# Exercise details:
Go through the data and copy every line in which "installation" appears.
================
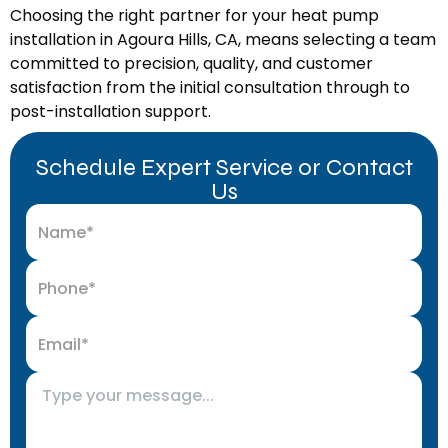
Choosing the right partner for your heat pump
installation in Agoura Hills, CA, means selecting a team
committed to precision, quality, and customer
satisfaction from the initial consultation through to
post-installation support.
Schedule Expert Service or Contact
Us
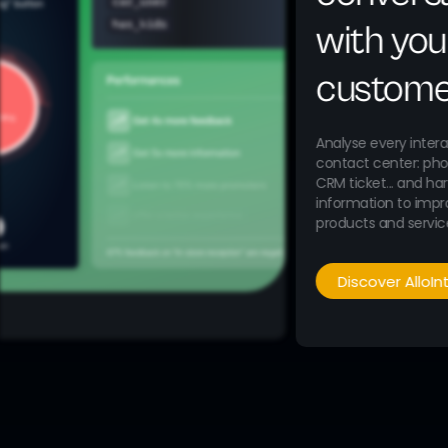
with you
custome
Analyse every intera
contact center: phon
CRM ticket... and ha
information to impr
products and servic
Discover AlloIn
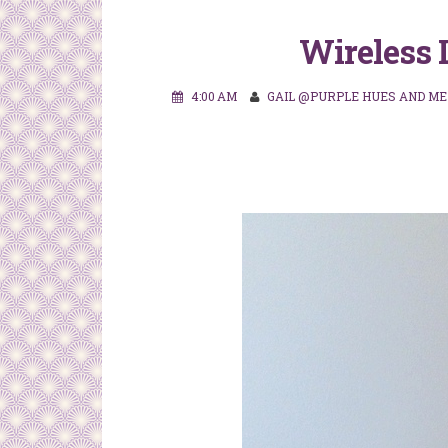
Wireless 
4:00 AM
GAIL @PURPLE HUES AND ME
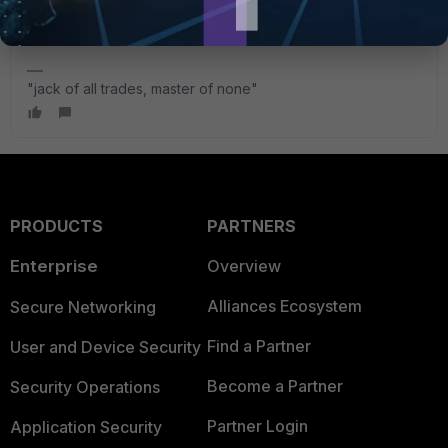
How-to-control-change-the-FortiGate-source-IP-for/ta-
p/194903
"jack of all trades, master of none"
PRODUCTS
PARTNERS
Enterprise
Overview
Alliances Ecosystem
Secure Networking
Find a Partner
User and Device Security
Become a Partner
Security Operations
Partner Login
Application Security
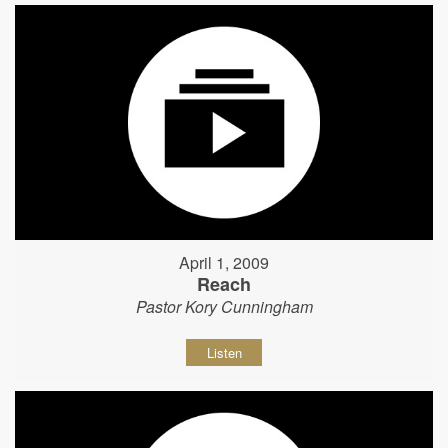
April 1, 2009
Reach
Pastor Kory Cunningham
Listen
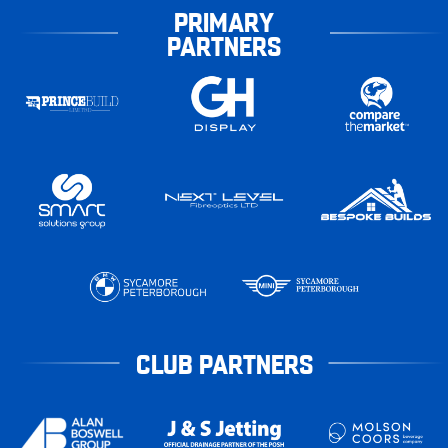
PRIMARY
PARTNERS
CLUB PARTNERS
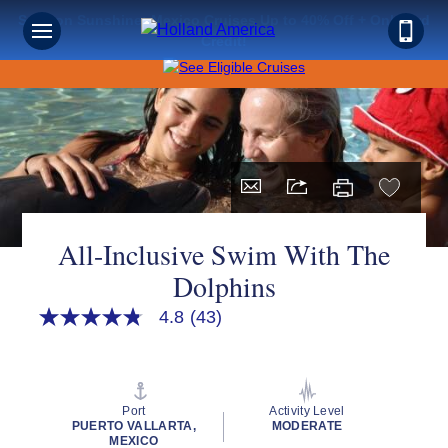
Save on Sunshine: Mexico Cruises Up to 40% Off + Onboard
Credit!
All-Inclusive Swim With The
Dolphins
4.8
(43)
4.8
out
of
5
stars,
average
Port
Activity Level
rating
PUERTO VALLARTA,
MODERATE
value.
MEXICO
================
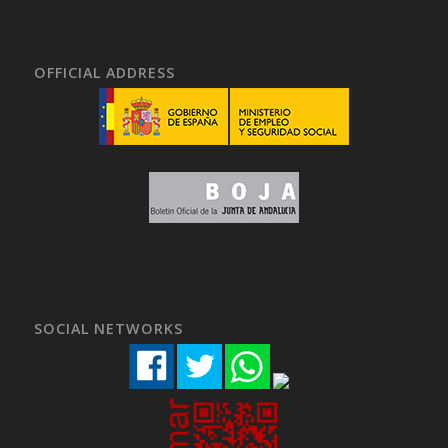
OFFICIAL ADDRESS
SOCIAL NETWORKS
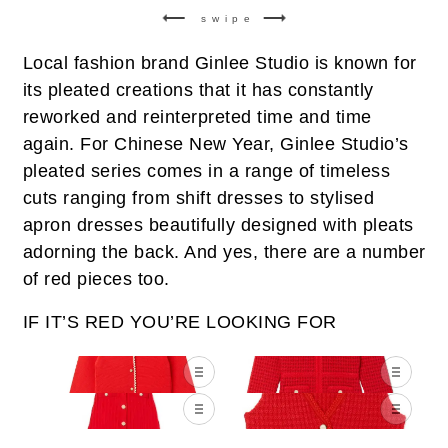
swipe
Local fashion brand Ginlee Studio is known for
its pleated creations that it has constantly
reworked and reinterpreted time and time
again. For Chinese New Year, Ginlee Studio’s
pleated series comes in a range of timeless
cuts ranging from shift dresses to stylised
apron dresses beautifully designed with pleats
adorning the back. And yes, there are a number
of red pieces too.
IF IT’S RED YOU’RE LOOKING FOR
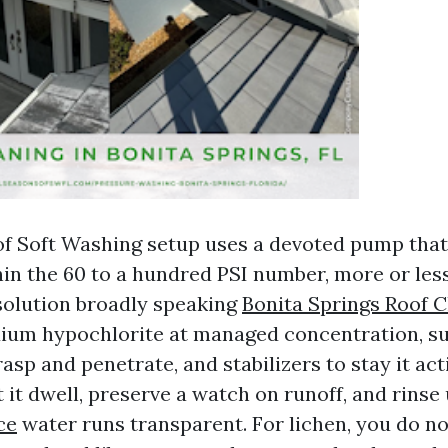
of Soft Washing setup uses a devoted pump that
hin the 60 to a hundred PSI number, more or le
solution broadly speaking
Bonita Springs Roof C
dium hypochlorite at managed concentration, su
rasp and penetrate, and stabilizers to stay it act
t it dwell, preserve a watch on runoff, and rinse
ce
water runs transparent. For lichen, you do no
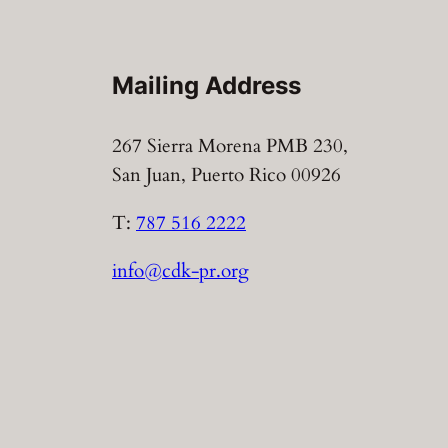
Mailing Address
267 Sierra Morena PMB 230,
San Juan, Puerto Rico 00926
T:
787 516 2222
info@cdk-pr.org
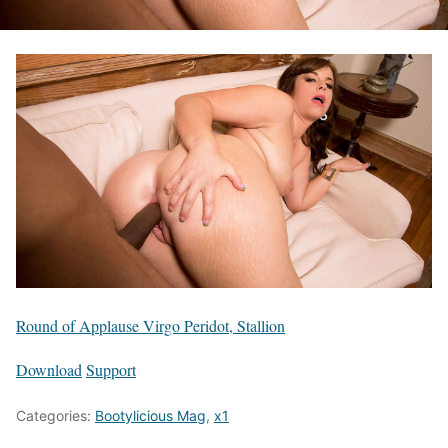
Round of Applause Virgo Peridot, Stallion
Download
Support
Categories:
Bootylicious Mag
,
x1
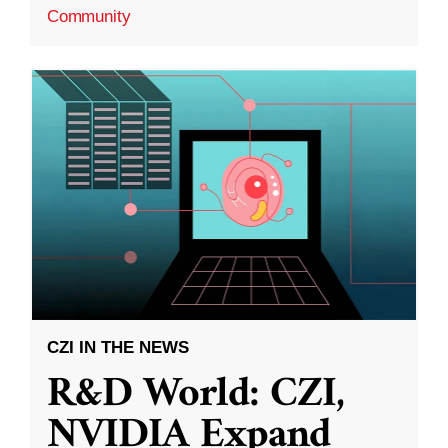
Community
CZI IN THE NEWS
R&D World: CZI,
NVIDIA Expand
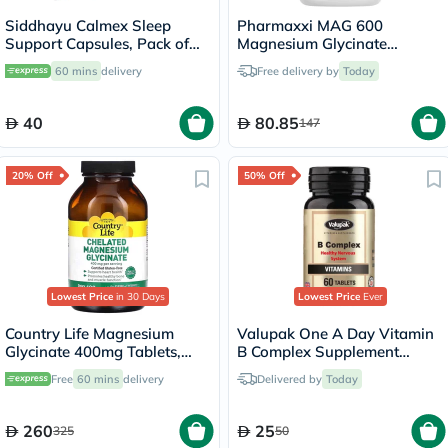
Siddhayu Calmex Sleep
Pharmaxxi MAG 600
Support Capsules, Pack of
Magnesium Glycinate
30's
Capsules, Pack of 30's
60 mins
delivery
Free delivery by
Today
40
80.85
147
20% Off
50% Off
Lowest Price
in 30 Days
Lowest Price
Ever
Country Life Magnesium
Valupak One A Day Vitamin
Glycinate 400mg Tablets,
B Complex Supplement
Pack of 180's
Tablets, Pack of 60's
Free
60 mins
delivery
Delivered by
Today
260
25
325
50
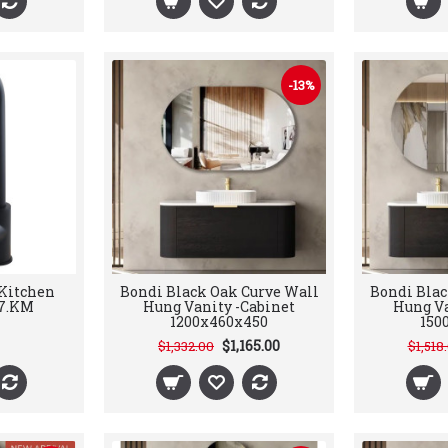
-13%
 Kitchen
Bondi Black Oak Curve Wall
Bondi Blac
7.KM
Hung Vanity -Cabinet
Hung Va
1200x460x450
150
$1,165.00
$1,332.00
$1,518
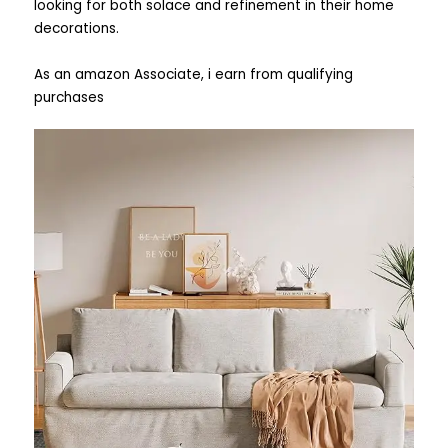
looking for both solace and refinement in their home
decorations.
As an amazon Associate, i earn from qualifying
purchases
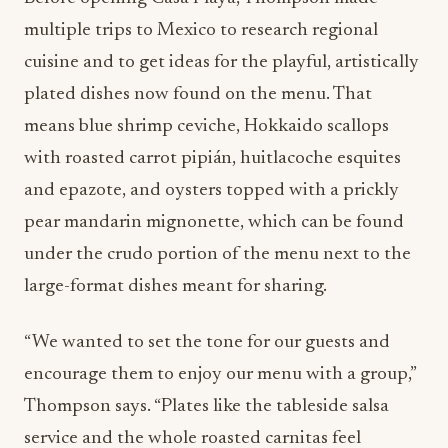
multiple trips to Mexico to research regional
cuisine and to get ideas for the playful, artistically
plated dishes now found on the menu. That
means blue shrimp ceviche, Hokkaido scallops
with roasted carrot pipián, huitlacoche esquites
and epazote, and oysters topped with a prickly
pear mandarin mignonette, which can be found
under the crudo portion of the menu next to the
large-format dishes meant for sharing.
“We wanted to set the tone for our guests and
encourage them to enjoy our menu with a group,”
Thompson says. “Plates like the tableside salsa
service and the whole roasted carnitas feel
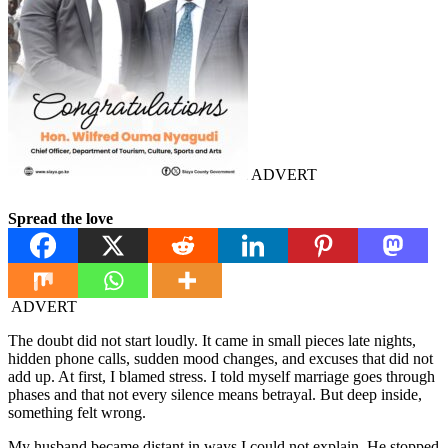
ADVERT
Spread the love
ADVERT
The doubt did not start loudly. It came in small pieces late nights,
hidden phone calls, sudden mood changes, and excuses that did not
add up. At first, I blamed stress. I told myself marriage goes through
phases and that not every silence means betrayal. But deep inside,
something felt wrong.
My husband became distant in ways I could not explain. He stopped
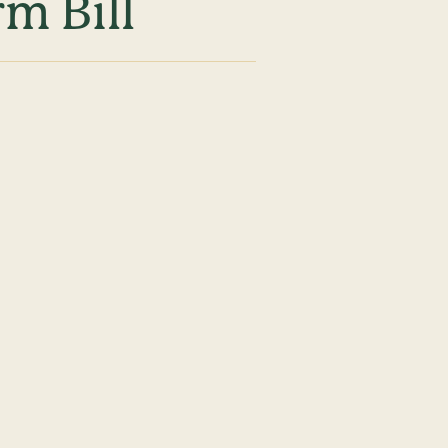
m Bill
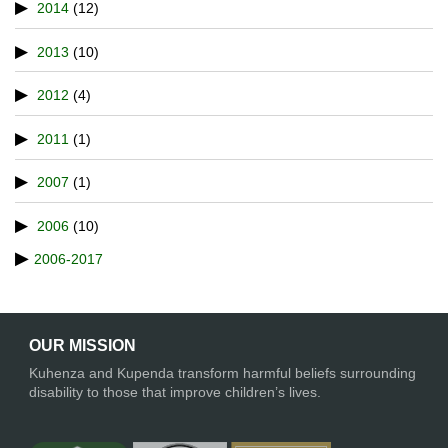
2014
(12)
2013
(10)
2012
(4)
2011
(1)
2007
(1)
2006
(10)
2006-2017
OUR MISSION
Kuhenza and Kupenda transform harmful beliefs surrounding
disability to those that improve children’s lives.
================
# Answer for this exercise:
installation in Agoura Hills, CA, means selecting a team
post-installation support.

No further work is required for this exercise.